How to Make More Money and Do Less Work: Repeat Business
Making more money while doing less work sounds like paradise for freelancers. You can easily achieve this state of supreme happiness. Just focus on getting repeat business from your clients, instead of constantly searching for new clients or hoping they’ll somehow find you.
Repeat business from current clients and past clients who you haven’t worked with for a while is an easy way to grow your freelance business. Clients who give you repeat business often become anchor clients, extra-large clients you can count on for steady work. If you’ve chosen the right clients, this will be steady, high-paying work.
And you’ll have less administrative work, less marketing to do, and less stress. Doing more work for fewer clients decreases the amount of time you need to spend on work you don’t get paid for, like developing and negotiating contracts and marketing to attract new clients. It’s easier to learn and apply the style and process for a few big clients than to do this for many smaller clients.
Make Sure Clients Think of You First
Your current clients may need more freelance help. But if they don’t think of you first, they’ll give the freelance job to another freelancer.
And past clients may have forgotten about you and be giving their freelance jobs to other freelancers. Or they may not need freelance help right now but will again in the future. If you stopped working together because of changes in management or the work the client did, the situation could be different now.
Make sure that clients think of you first when they need more freelance help by:
- Always doing more than expected
- Staying in touch (following up) regularly with clients and past clients.
Do More than Expected
Clients always know when a freelancer does the minimum on a freelance job.
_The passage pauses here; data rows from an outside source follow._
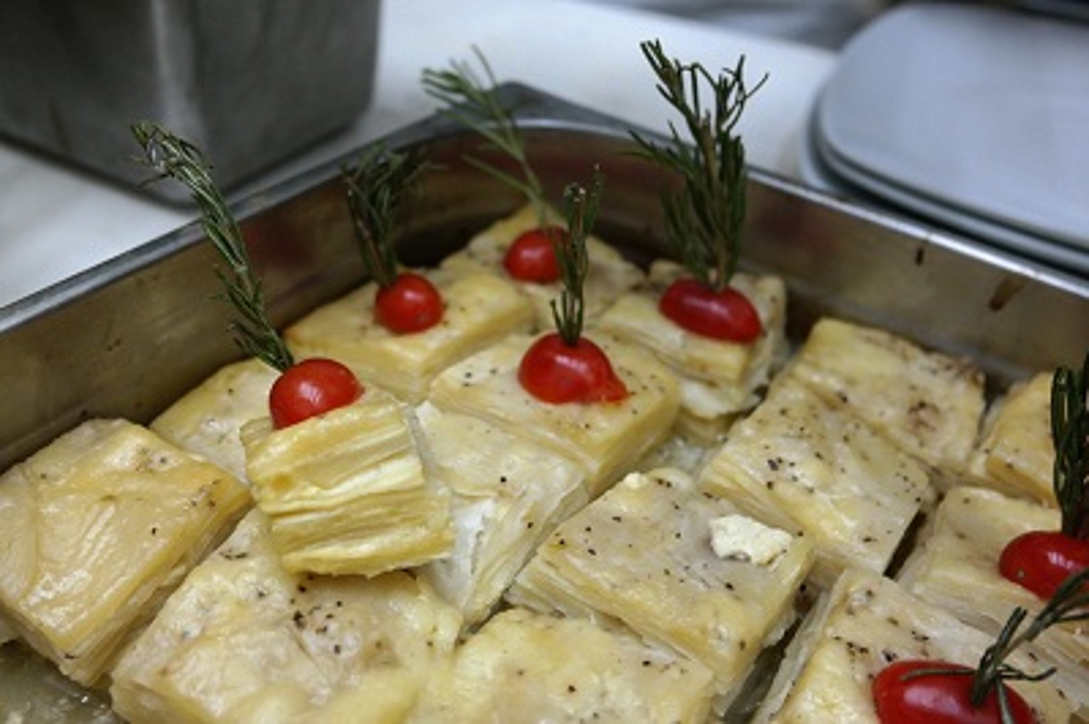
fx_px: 907
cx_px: 544
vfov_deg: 43.5
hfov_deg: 62.0
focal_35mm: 30
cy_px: 362
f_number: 3.5
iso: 800
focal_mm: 20
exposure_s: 1/40
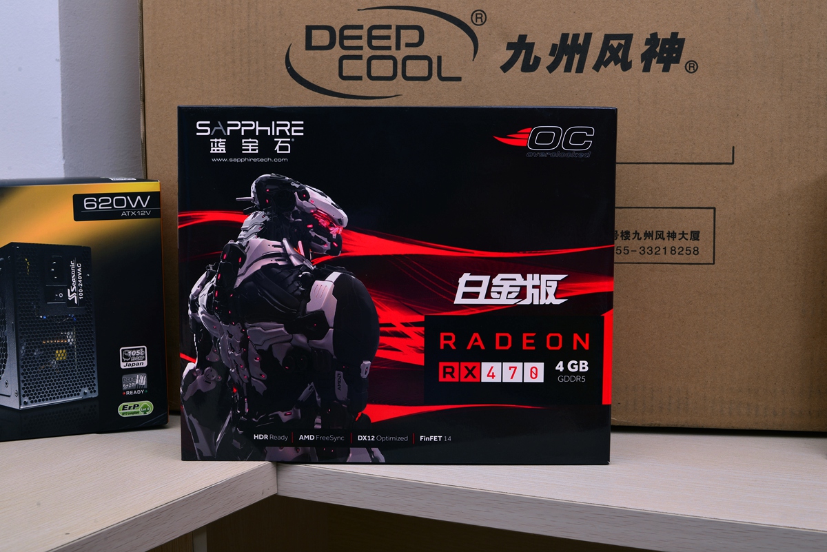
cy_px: 276
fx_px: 1149
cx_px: 414
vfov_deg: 27.0
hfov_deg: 39.6
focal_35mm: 50
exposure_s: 1/100
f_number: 16
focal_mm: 50
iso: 160
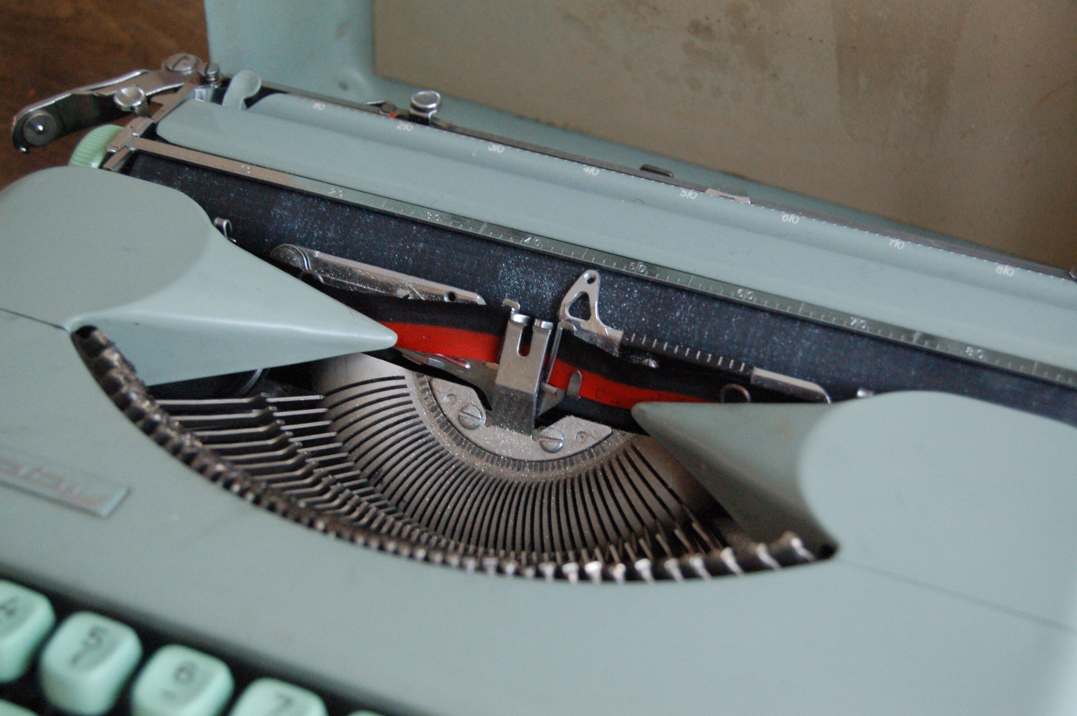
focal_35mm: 60
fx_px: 1793
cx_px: 538
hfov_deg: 33.4
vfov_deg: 22.6
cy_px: 358
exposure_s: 1/30
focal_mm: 40
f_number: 5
And they don’t give repeat business to these minimizers.
But when you do more than expected, you make your clients’ lives easier. They really appreciate this, and will want to work with you more.
Ways to do more than expected include:
- Being likeable and easy to work with
- Behaving professionally
- Making suggestions
- Answering questions before clients ask them
- Spending a little extra time on a project
- Doing a little extra work on a project.
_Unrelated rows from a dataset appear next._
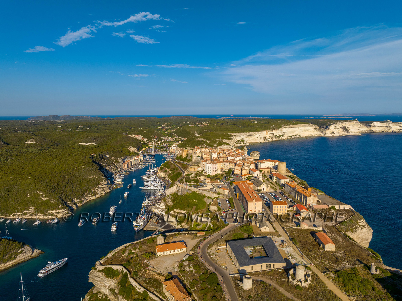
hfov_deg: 71.6
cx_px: 201
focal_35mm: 24
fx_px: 279
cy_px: 150
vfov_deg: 56.8
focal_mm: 12.3
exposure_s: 1/400
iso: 100
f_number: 8
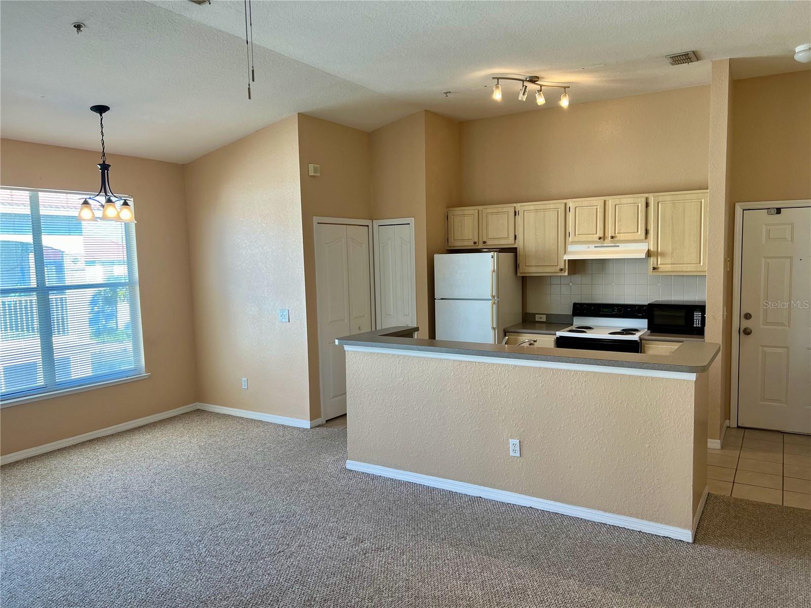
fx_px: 609
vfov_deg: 53.1
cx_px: 406
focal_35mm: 26
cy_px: 304
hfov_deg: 67.3
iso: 50
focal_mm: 5.7
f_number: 1.5
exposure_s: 1/161
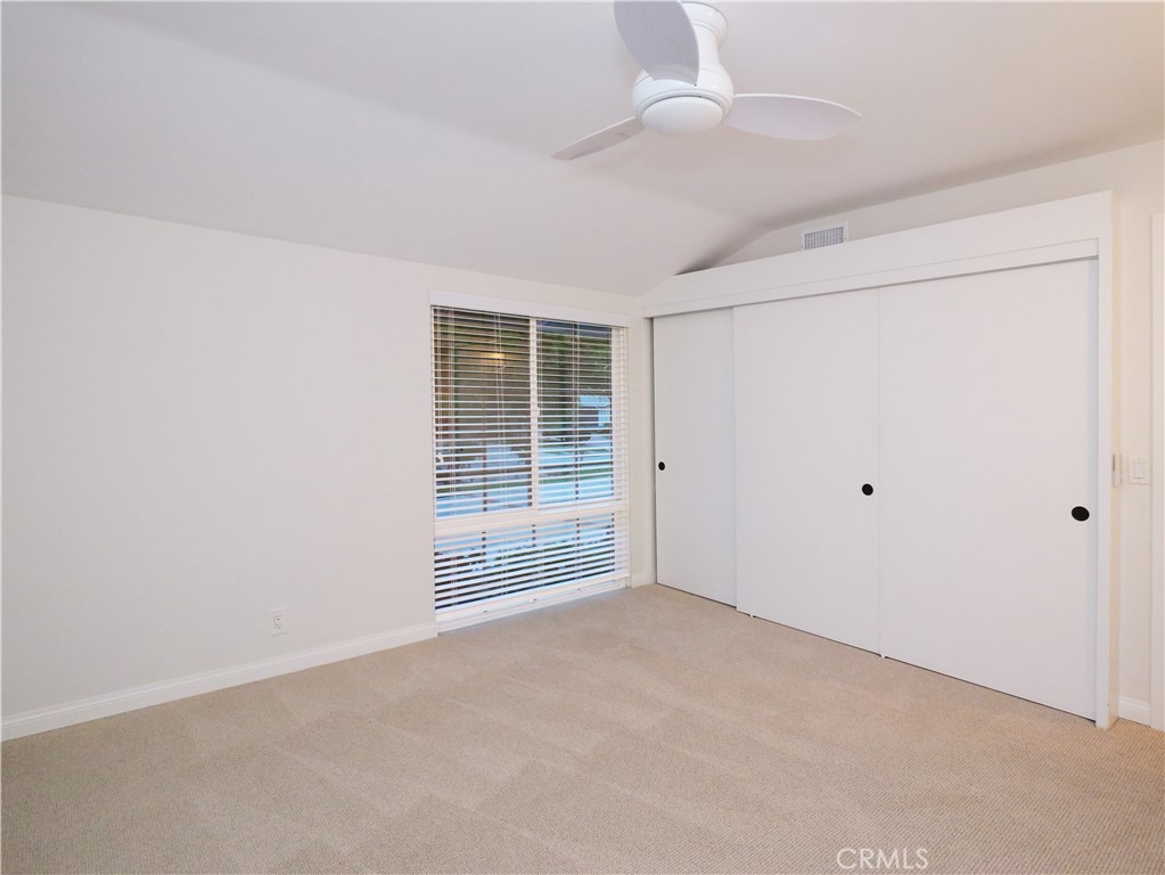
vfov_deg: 71.6
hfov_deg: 87.7
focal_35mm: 18
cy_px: 438
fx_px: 606
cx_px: 582
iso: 3200
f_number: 9
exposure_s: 1/60
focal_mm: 9
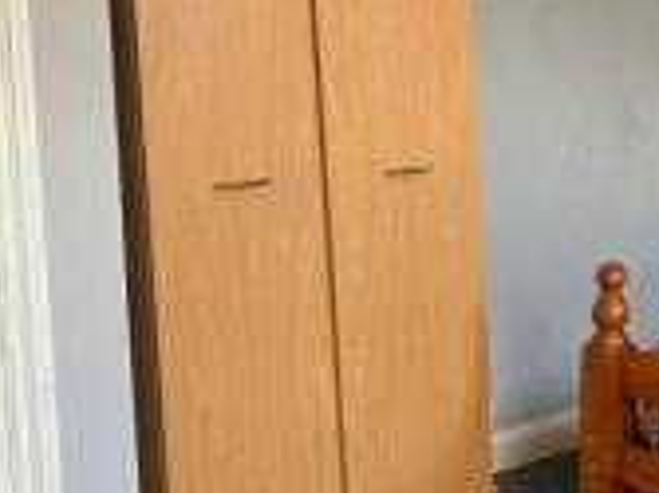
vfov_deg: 17.5
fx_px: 1598
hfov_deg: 19.9
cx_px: 1016
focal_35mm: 84
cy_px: 219
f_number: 1.78
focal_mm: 6.86
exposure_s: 1/121
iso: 200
It doesn’t take much time or effort to do more than expected.
Learn more about how to do more than expected
Follow Up to Get More Repeat Business
Like doing more than expected, staying in touch with clients regularly doesn’t take much time or effort. But it can really pay off!
Professional follow up focuses mostly on providing useful information and resources to clients and past clients, like links to blog posts, reports, and podcasts. Commenting on news about the person or the company is also great. Developing an e-newsletter and sending holiday cards are other ways to follow up.
Following up with interested clients (clients who’ve said they’re interested in your freelance services but haven’t hired you yet) is important too.
Learn more about how to follow up
Ask Clients for Repeat Business
When you do more than expected for your clients and stay in touch with them regularly, they’re likely to offer you more freelance jobs.
But it’s also okay to ask for more freelance jobs—if you do this in the right way and at the right time.
The Right Way to Ask for Repeat Business
Be professional and low-key, never pushy. For most freelancers, email is the easiest way to ask for more freelance jobs.
The Right Time to Ask for Repeat Business
There are 3 times when it’s natural to ask a client for more work:
- When the client compliments you on a project
- When you finish a project
- When you find an unmet need.
These emails are easy to write. Here are a few examples.
Example: Client compliment email
I’m so glad you’re happy with my work on XYZ Project Carol. I enjoyed working with you on this project and would love to help you with similar or other projects.
Example: End of project email
Hi Carol. I enjoyed working on XYZ Project and look forward to working with you again. Just let me know how I can help you.
Unmet needs could be projects that your client mentions or needs that you identify, for example, by reviewing the client’s website. If the client mentions an unmet need that you can fill, send the email right away. Mention the need the client mentioned. If you find the need on your own, this type of email works best as part of your response to a client compliment or an end of project email.
Example: Unmet needs email
Hi Carol. I enjoyed working on XYZ Project. I’ve been reading your HealthBeat blog and I noticed that you offer a lot of content. If you need some freelance help with this, or with other projects, just let me know.
Get More Referrals from Clients Too
When you get repeat business from your clients, you build trusting relationships with them. And clients who trust you will refer you to their colleagues who need freelancers. Those clients are very likely to hire you because they trust their colleagues.
Other freelancers are also a great source of referrals. But you also need trusting relationships with them to get referrals.